Monday, September 8, 2008

Ditial history and the early days of the Web


September 21, 1993, Dr. Lynn H. Nelson a history professor at the University of Kansas posted the first link on a new web-based index of historical resources. The project was part of the World Wide Web Virtual Library, a larger initiated aimed at cataloging web resources. The WWW Virtual Library (WWW-VL) was created in 1991 by the founder of the Web, Tim Berners-Lee as a user supported index of web-based resources in topical areas. Although the number of resources available through the WWW-VL is now dwarfed by commercial providers, the index continues to be actively updated and used. A parallel virtual community has sprung alongside the WWW-VL, as contributors and maintainers, like Lynn Nelson, continue to collect, vet, organize and publish Web and Internet based resources in dozens of topical areas.

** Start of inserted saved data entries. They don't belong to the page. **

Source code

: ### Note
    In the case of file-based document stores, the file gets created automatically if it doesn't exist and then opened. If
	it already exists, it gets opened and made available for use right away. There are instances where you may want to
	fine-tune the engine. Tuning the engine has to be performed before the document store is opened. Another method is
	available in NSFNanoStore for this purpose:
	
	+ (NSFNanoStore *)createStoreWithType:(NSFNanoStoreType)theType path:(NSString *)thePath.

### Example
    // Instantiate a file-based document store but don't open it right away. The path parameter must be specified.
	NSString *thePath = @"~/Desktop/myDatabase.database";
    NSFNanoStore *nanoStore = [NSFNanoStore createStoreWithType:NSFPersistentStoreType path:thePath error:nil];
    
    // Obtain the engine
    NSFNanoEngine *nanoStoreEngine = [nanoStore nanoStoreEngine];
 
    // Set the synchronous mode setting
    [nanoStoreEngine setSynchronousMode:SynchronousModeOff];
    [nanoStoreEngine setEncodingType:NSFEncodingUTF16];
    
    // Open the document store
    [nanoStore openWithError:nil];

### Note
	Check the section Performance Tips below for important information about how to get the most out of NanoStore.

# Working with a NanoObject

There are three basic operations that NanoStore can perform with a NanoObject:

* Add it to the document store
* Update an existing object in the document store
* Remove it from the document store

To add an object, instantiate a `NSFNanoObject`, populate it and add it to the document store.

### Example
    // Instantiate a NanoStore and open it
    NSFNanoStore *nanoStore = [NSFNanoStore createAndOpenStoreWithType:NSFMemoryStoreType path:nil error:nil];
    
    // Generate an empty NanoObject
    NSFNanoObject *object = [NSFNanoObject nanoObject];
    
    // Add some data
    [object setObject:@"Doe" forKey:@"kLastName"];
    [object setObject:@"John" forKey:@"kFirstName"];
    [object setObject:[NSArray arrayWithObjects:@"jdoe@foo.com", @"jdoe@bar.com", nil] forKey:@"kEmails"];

In the early 1990s, work with historical resources on the Web by historians like Lynn Nelson reflected a change in how educators at all levels interacted with and used historical resources. At that time, computers were mostly valued for their computational functions in quantitatively-oriented historical analyses. Although the development of personal computer in the 1980s did spawn some textual/narrative history-related projects, such as the American Social History Projects' Who Built America CDs, these software driven computer applications were limited in their impact. It was not until the Web enabled the mass publication of historical resources and narratives, that the discipline of history began to be influenced (Ayers, 1999, Rosenzweig, 2002). Now, we are able to engage in more substantive discussions about how to create and use these digital historical resources.